Devices come in three “flavors”: Character, Block and Network.
Character and Block devices are accessed by device nodes. These are created using the mknod command (more later) and , by convention, are placed in a special /dev directory. They can exist anywhere and do not need the device driver
NOTE These are not real files but special files that allow user tasks to communicate with the kernel based driver. The key elements in these files are:
This is an example of some possible entries in this directory.
b = block
c = char owner grp maj,min date name
brw-rw---- 1 root disk 3,0 May 5 1998 hda
brw-rw---- 1 root disk 3,1 May 5 1998 hda1
brw-rw---- 1 root disk 3,10 May 5 1998 hda10
.
brw-rw---- 1 root disk 3,64 May 5 1998 hdb
brw-rw---- 1 root disk 3,65 May 5 1998 hdb1
.
crw-rw-r 1 root root 10,1 May 5 17:14 psaux
.
crw-rw-rw- 1 root root 5,0 May 5 1998 tty
crw------- 1 root root 4,0 May 5 1998 tty0
crw------- 1 root tty 4,1 Feb 23 20:06 tty1
crw-rw---- 1 root uucp 19,0 Apr 17 1999 ttyC0
To look at the drivers installed on your system use the command:
cat /proc/devices
You should get an output of a number followed by a name like this:
(Major Number/ Device Name )
Character devices:
1 mem
2 pty
3 ttyp
4 ttyS
5 cua
7 vcs
10 misc
14 sound
128 ptm
136 pts
254 pcmcia
Block devices:
1 ramdisk
2 fd
3 ide0
22 ide1
The same major number can be used by both a char and a block driver.

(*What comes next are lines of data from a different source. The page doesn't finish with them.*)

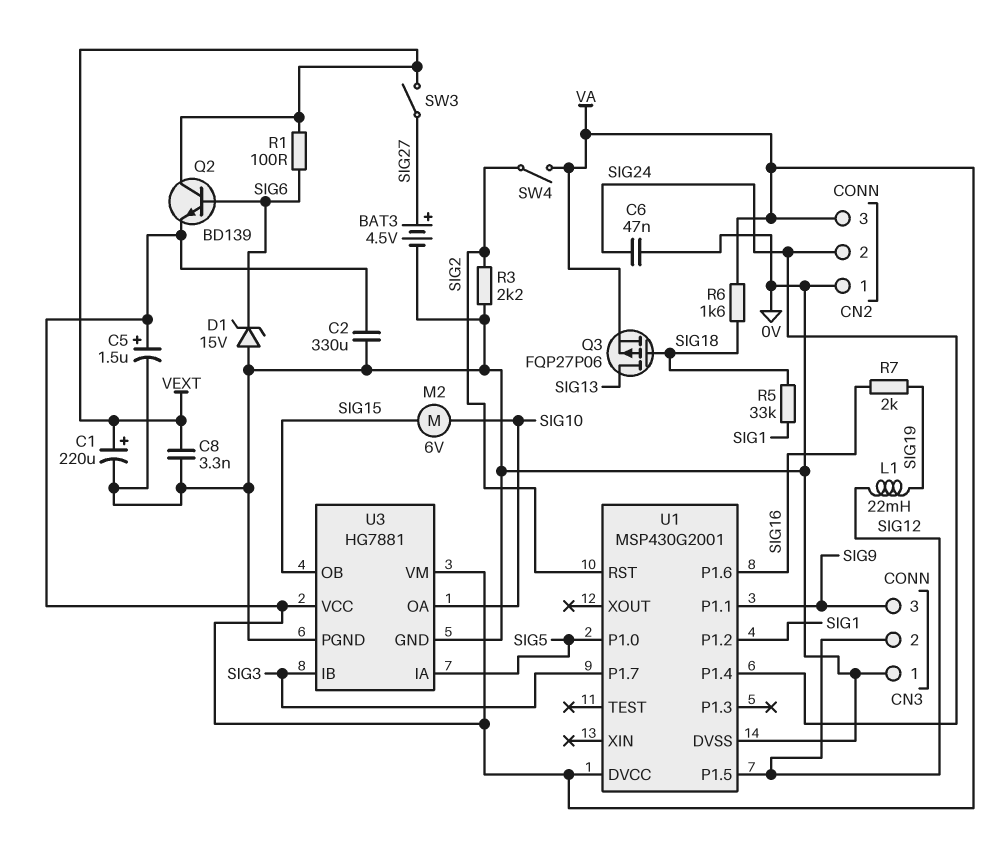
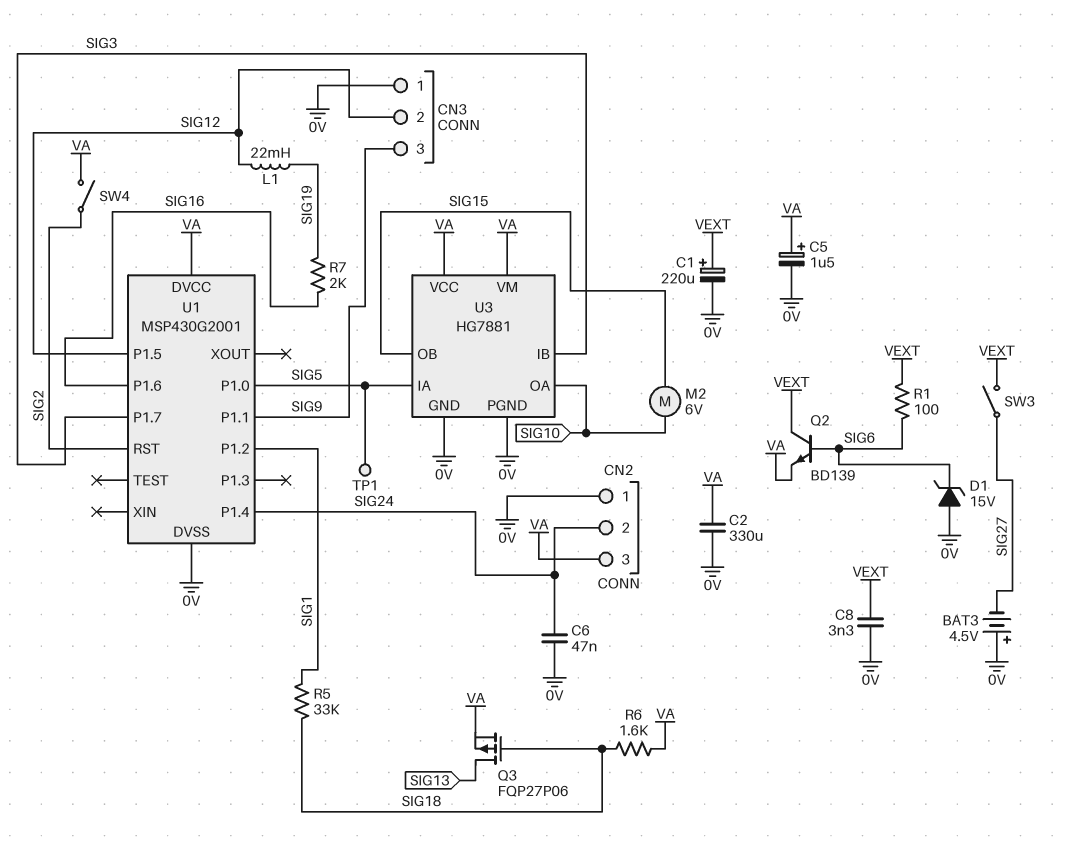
BAT3: 4.5V (plus SIG27, minus 0V) -> 4.5V (plus 0V, minus SIG27)
R3: 2.2k (0V, SIG2) -> none
TP1: none -> test point (SIG5)

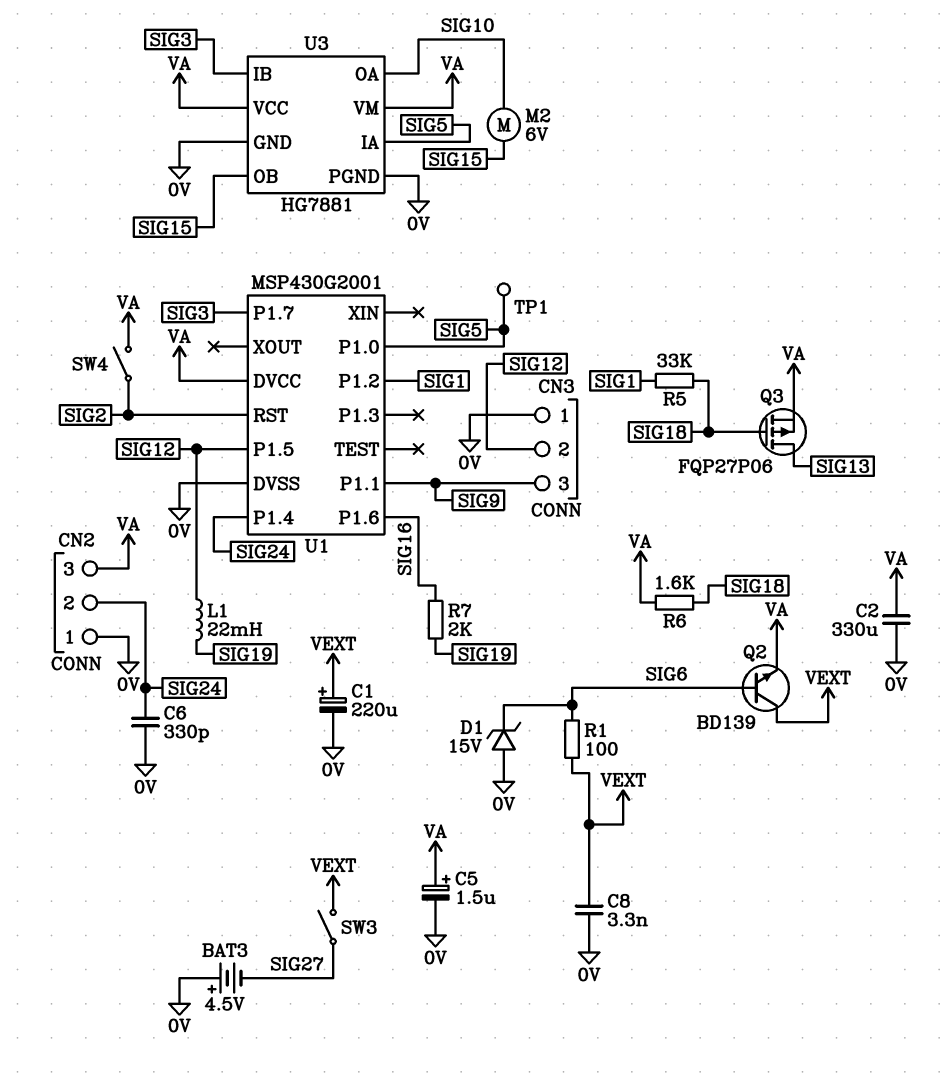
C6: 47nF (0V, SIG24) -> 330pF (0V, SIG24)

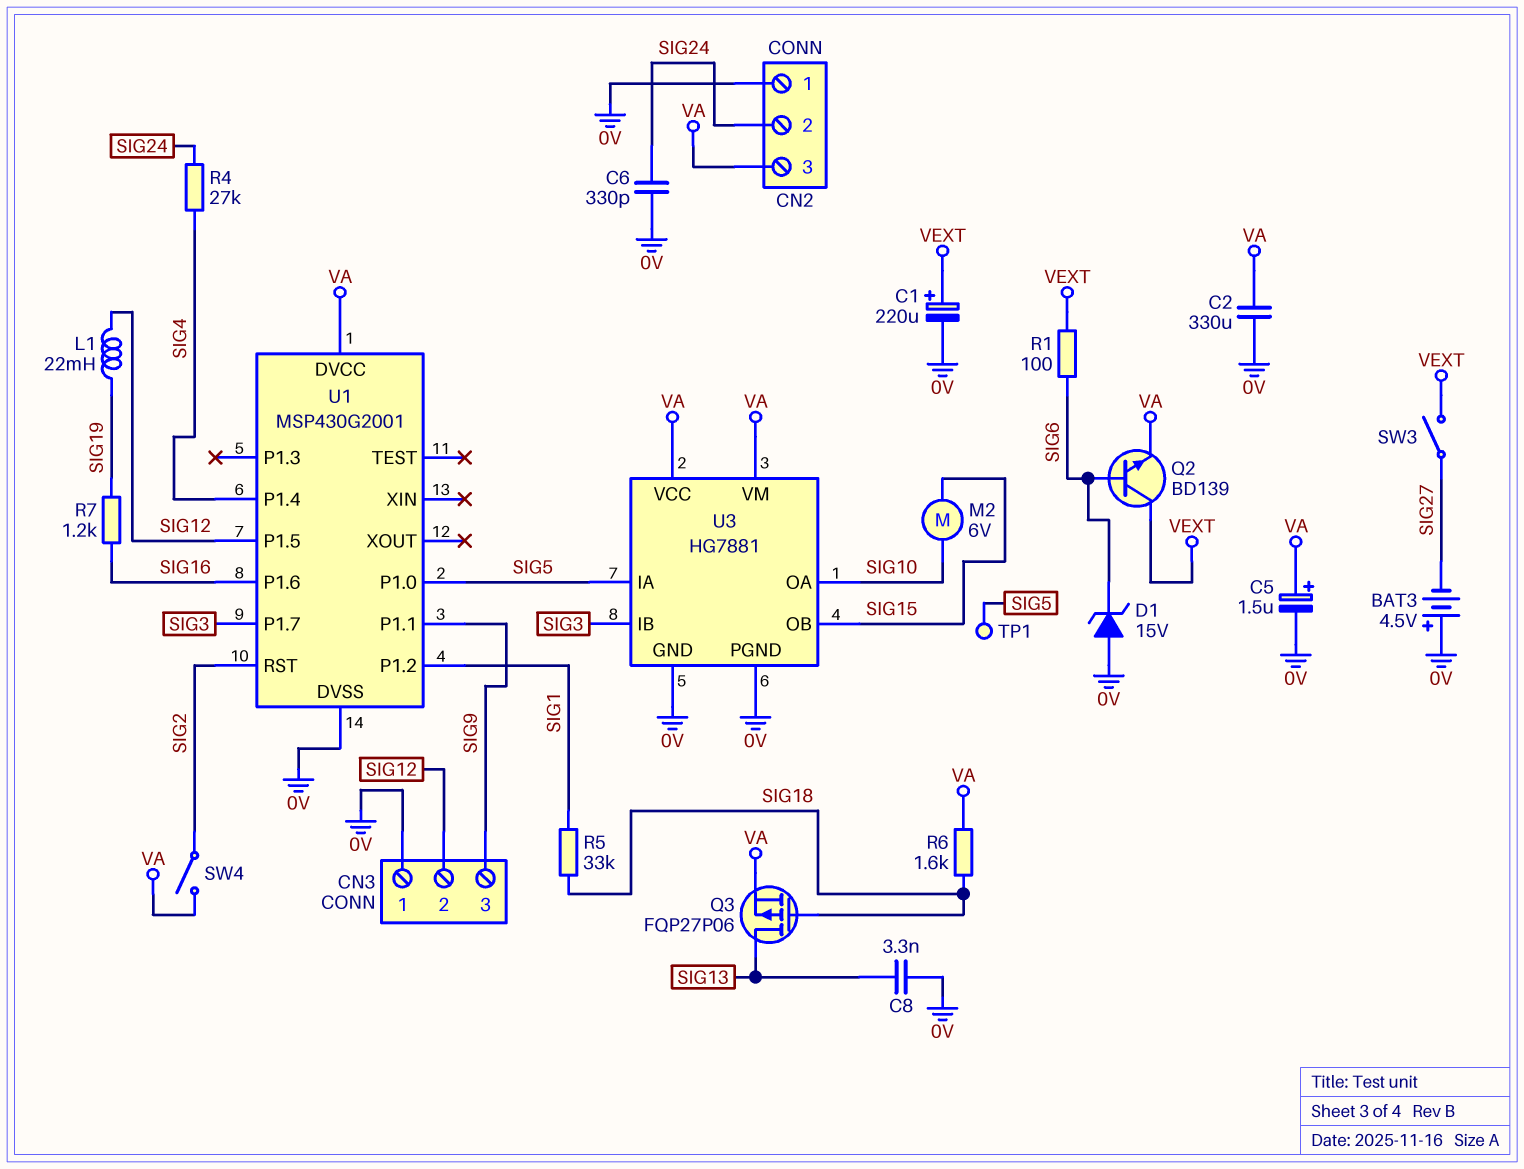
C8: 3.3nF (0V, VEXT) -> 3.3nF (0V, SIG13)
R4: none -> 27k (SIG4, SIG24)
R7: 2k (SIG16, SIG19) -> 1.2k (SIG16, SIG19)
U1 pin P1.4: SIG24 -> SIG4

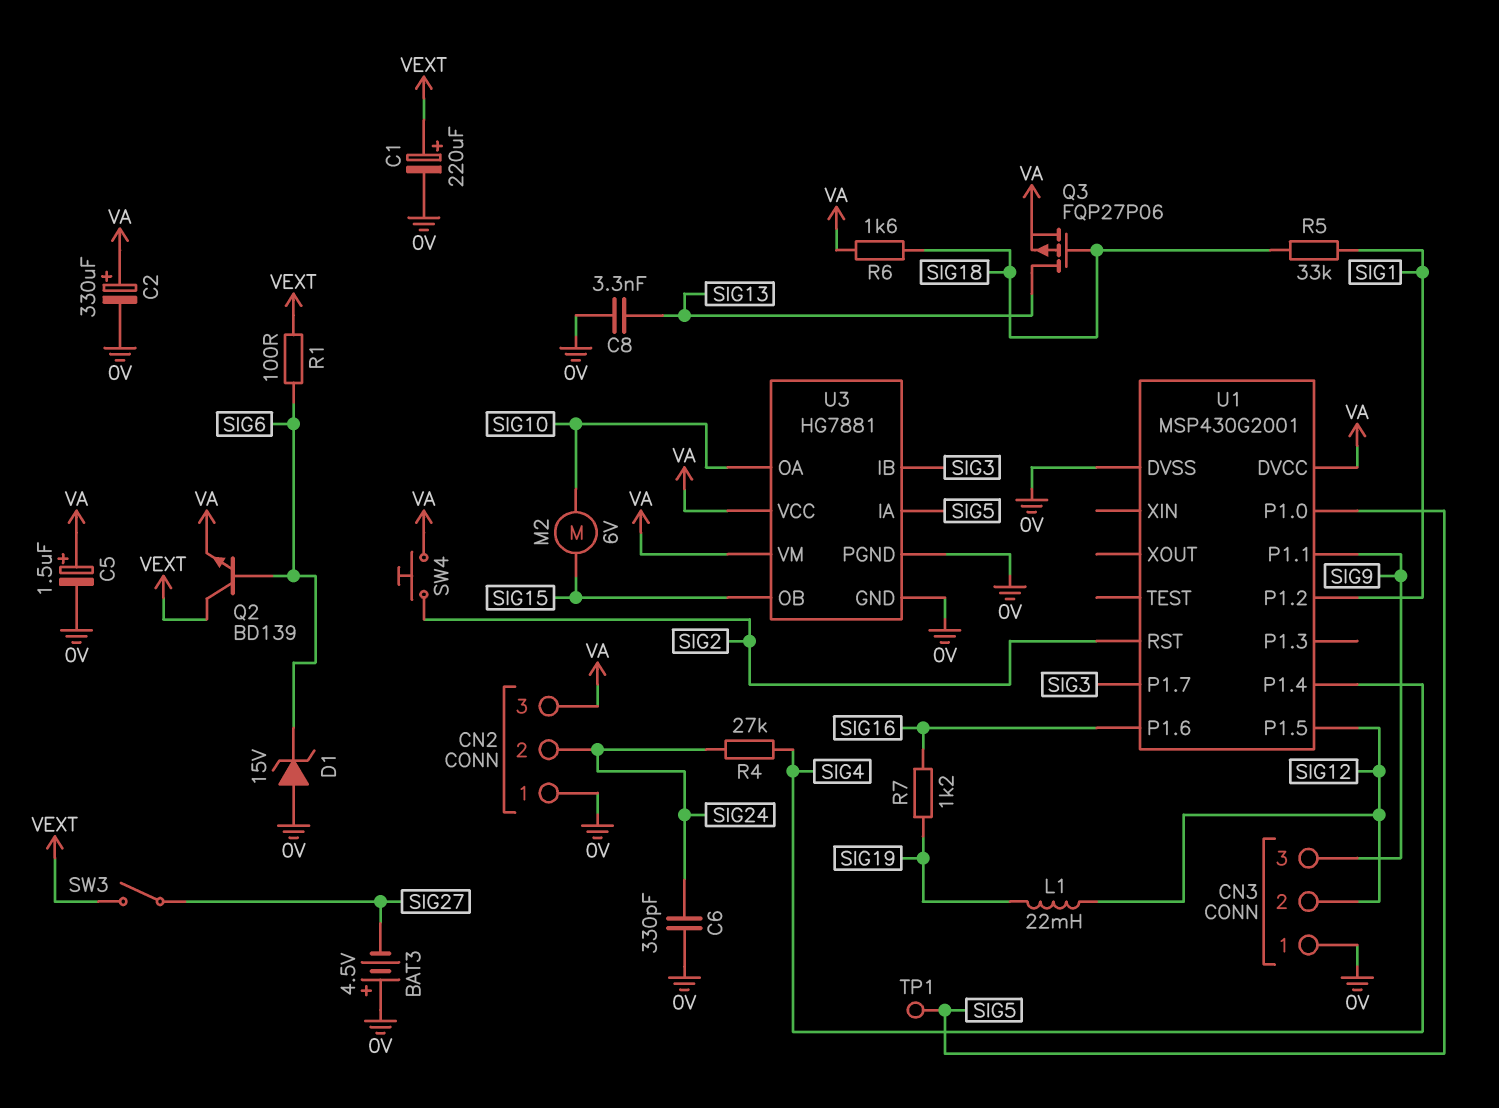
C2: 330uF (0V, VA) -> 330uF (plus VA, minus 0V)
SW4: switch (SIG2, VA) -> button (SIG2, VA)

The major number provides the main link between the device, the kernel driver, and the user software. The user opens a device represented by a device node file (created by mknod). This special file was given a class (b-block or c- char) and a major number when it was created.
The major number refers to a device driver that was registered within the kernel as servicing that particular class of device.
Looking at
/proc/devices
you can see all the currently registered major numbers for both char and block devices.
The minor number is also specified by the special file (created by mknod). The main driver is referenced by the major number, but the minor number can be used to pick a particular instance of the device controlled by the driver.
A serial driver may control several serial ports; in this the minor number may direct the driver to a particular port.
In some cases the minor number can refer to a completely different set of read/ write operations.
[root@train /root]# ls -l /dev/random
crw-r--r-- 1 root root 1, 8 May 5 1998 /dev/random
[root@train /root]# ls -l /dev/zero
crw-rw-rw- 1 root root 1, 5 May 5 1998 /dev/zero
The random and zero devices both have the same major number, but the different minor numbers result in different responses to read/write operations.
[root@train /root]# ls -l /dev/ttyS*
crw------- 1 root tty 4, 64 May 28 13:08 /dev/ttyS0
crw-rw-rw- 1 root tty 4, 65 Jun 7 23:08 /dev/ttyS1
crw------- 1 root tty 4, 66 Apr 28 09:47 /dev/ttyS2
crw------- 1 root tty 4, 67 May 5 1998 /dev/ttyS3
The serial driver uses the same software for each serial port. The minor number is used to change the actual physical address of the device being referenced.
The main document used to determine the pre allocated device major numbers is
There is a move in more recent system to move away from a fixed allocation scheme and use dynamic device allocation for newer systems. This has some drawbacks for embedded systems since extra code is needed, as the device driver is set up, to determine the correct major numbers for a dynamically allocated driver.
The devfs system was used in embedded systems to provide a means of automatically creating the entries in the /dev directory as each device was registered.
This approach is being deprecated in the 2.6 kernels in favor of the kernel object filesystem sysfs.